====== Data

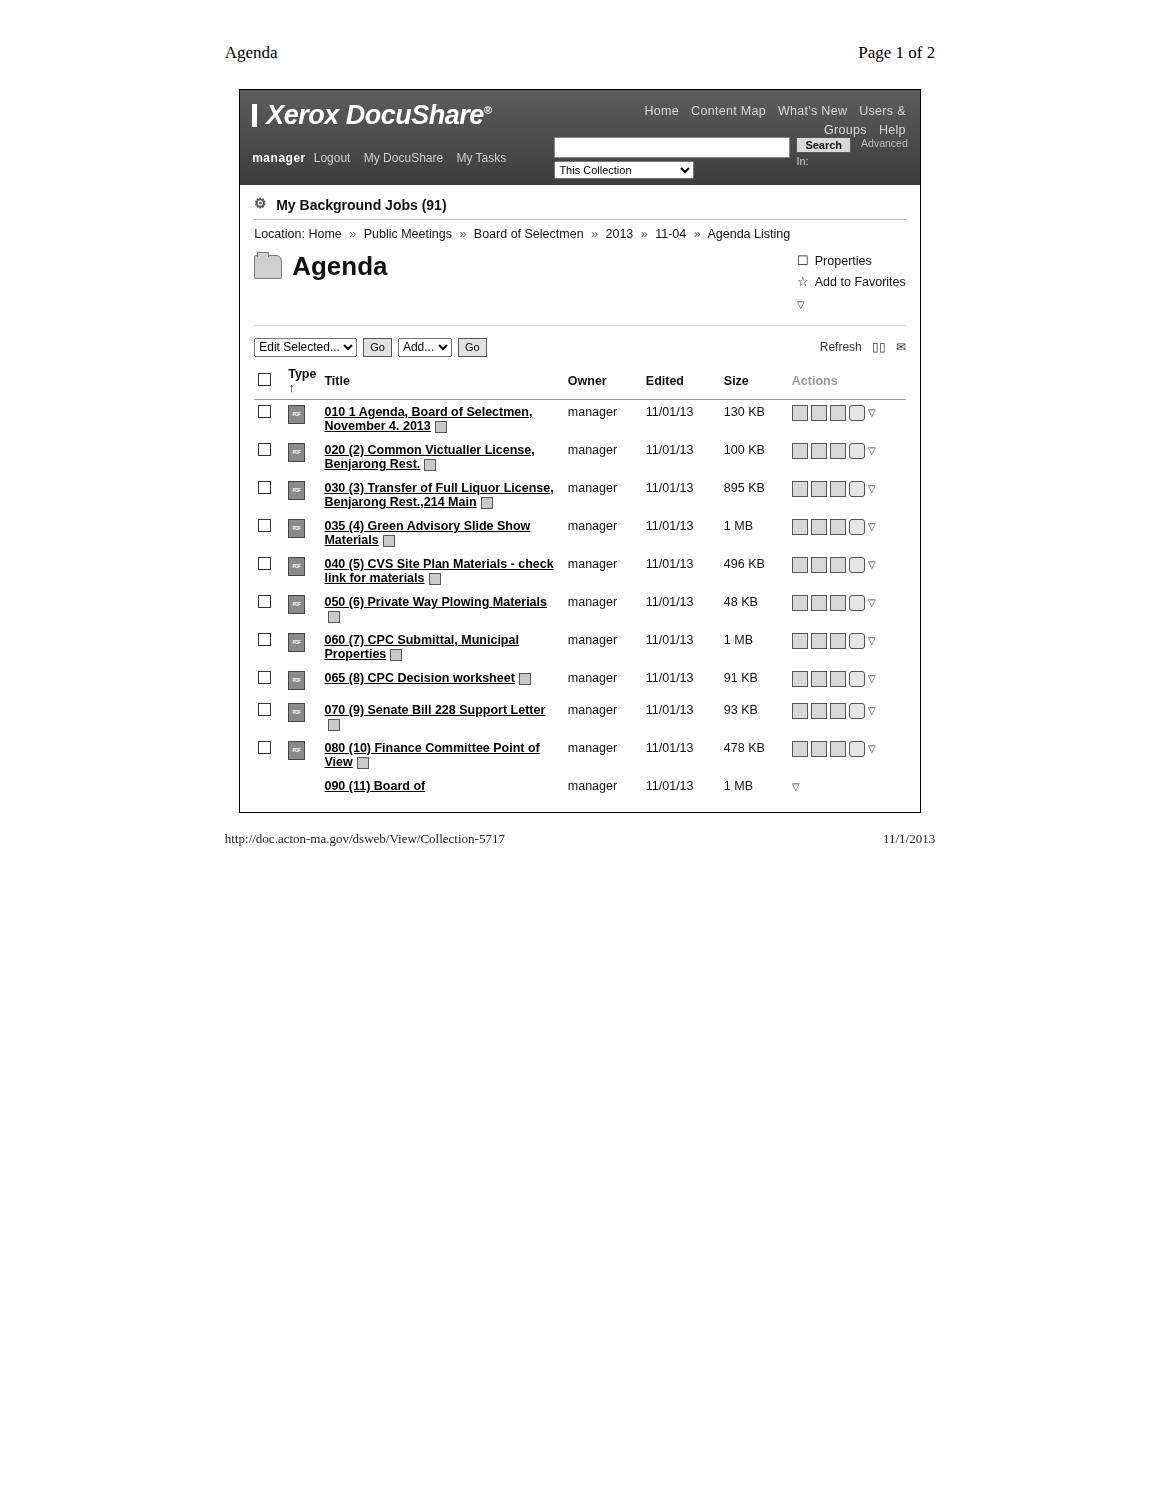Agenda
Page 1 of 2
Xerox DocuShare®
Home Content Map What's New Users &
Groups Help
manager Logout My DocuShare My Tasks
This Collection
Search
In:
Advanced
My Background Jobs (91)
Location: Home » Public Meetings » Board of Selectmen » 2013 » 11-04 » Agenda Listing
Agenda
☐Properties
☆Add to Favorites
▽
Edit Selected... Go Add... Go
Refresh ▯▯ ✉
| | Type ↑ | Title | Owner | Edited | Size | Actions |
| --- | --- | --- | --- | --- | --- | --- |
| | | 010 1 Agenda, Board of Selectmen, November 4. 2013 | manager | 11/01/13 | 130 KB | ▽ |
| | | 020 (2) Common Victualler License, Benjarong Rest. | manager | 11/01/13 | 100 KB | ▽ |
| | | 030 (3) Transfer of Full Liquor License, Benjarong Rest.,214 Main | manager | 11/01/13 | 895 KB | ▽ |
| | | 035 (4) Green Advisory Slide Show Materials | manager | 11/01/13 | 1 MB | ▽ |
| | | 040 (5) CVS Site Plan Materials - check link for materials | manager | 11/01/13 | 496 KB | ▽ |
| | | 050 (6) Private Way Plowing Materials | manager | 11/01/13 | 48 KB | ▽ |
| | | 060 (7) CPC Submittal, Municipal Properties | manager | 11/01/13 | 1 MB | ▽ |
| | | 065 (8) CPC Decision worksheet | manager | 11/01/13 | 91 KB | ▽ |
| | | 070 (9) Senate Bill 228 Support Letter | manager | 11/01/13 | 93 KB | ▽ |
| | | 080 (10) Finance Committee Point of View | manager | 11/01/13 | 478 KB | ▽ |
| | | 090 (11) Board of | manager | 11/01/13 | 1 MB | ▽ |
http://doc.acton-ma.gov/dsweb/View/Collection-5717
11/1/2013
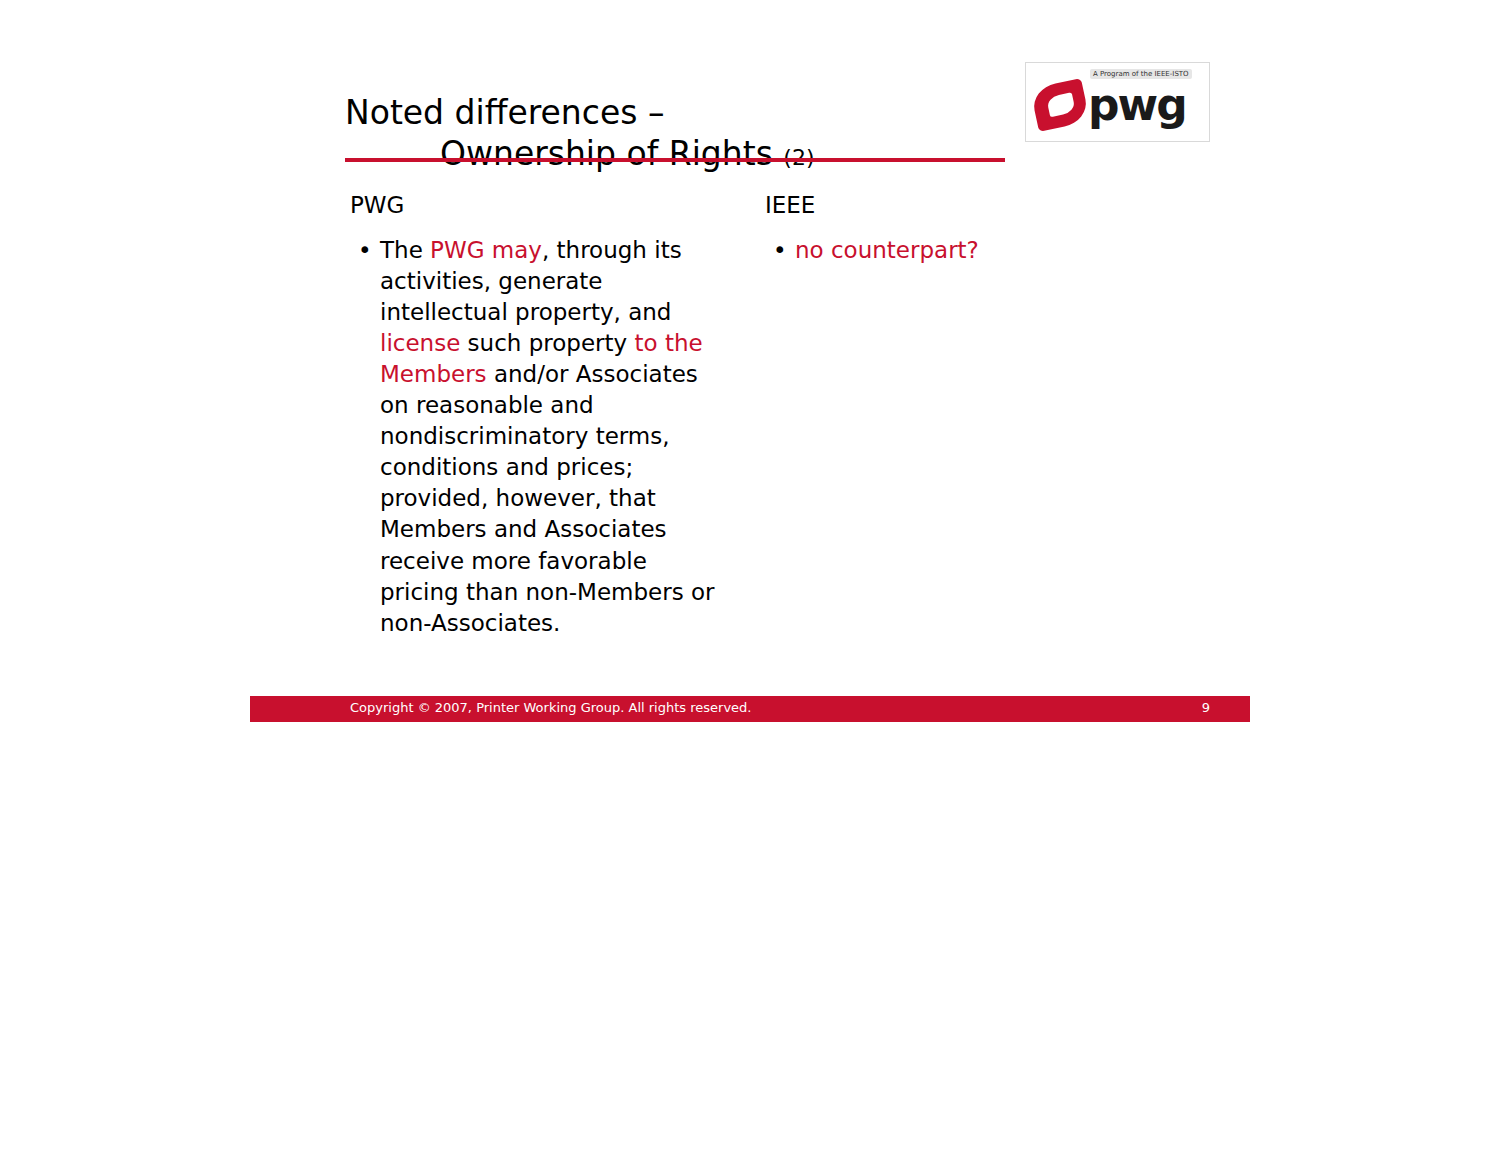A Program of the IEEE-ISTO
pwg
Noted differences – Ownership of Rights (2)
PWG
The PWG may, through its activities, generate intellectual property, and license such property to the Members and/or Associates on reasonable and nondiscriminatory terms, conditions and prices; provided, however, that Members and Associates receive more favorable pricing than non-Members or non-Associates.
IEEE
no counterpart?
Copyright © 2007, Printer Working Group. All rights reserved.
9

============

What you should do ▸
Print the full listing again exactly, and drop every image from it.

Written solution ▸
Agenda
Page 1 of 2
Xerox DocuShare®
Home Content Map What's New Users &
Groups Help
manager Logout My DocuShare My Tasks
This Collection
Search
In:
Advanced
My Background Jobs (91)
Location: Home » Public Meetings » Board of Selectmen » 2013 » 11-04 » Agenda Listing
Agenda
☐Properties
☆Add to Favorites
▽
Edit Selected... Go Add... Go
Refresh ▯▯ ✉
| | Type ↑ | Title | Owner | Edited | Size | Actions |
| --- | --- | --- | --- | --- | --- | --- |
| | | 010 1 Agenda, Board of Selectmen, November 4. 2013 | manager | 11/01/13 | 130 KB | ▽ |
| | | 020 (2) Common Victualler License, Benjarong Rest. | manager | 11/01/13 | 100 KB | ▽ |
| | | 030 (3) Transfer of Full Liquor License, Benjarong Rest.,214 Main | manager | 11/01/13 | 895 KB | ▽ |
| | | 035 (4) Green Advisory Slide Show Materials | manager | 11/01/13 | 1 MB | ▽ |
| | | 040 (5) CVS Site Plan Materials - check link for materials | manager | 11/01/13 | 496 KB | ▽ |
| | | 050 (6) Private Way Plowing Materials | manager | 11/01/13 | 48 KB | ▽ |
| | | 060 (7) CPC Submittal, Municipal Properties | manager | 11/01/13 | 1 MB | ▽ |
| | | 065 (8) CPC Decision worksheet | manager | 11/01/13 | 91 KB | ▽ |
| | | 070 (9) Senate Bill 228 Support Letter | manager | 11/01/13 | 93 KB | ▽ |
| | | 080 (10) Finance Committee Point of View | manager | 11/01/13 | 478 KB | ▽ |
| | | 090 (11) Board of | manager | 11/01/13 | 1 MB | ▽ |
http://doc.acton-ma.gov/dsweb/View/Collection-5717
11/1/2013
A Program of the IEEE-ISTO
pwg
Noted differences – Ownership of Rights (2)
PWG
The PWG may, through its activities, generate intellectual property, and license such property to the Members and/or Associates on reasonable and nondiscriminatory terms, conditions and prices; provided, however, that Members and Associates receive more favorable pricing than non-Members or non-Associates.
IEEE
no counterpart?
Copyright © 2007, Printer Working Group. All rights reserved.
9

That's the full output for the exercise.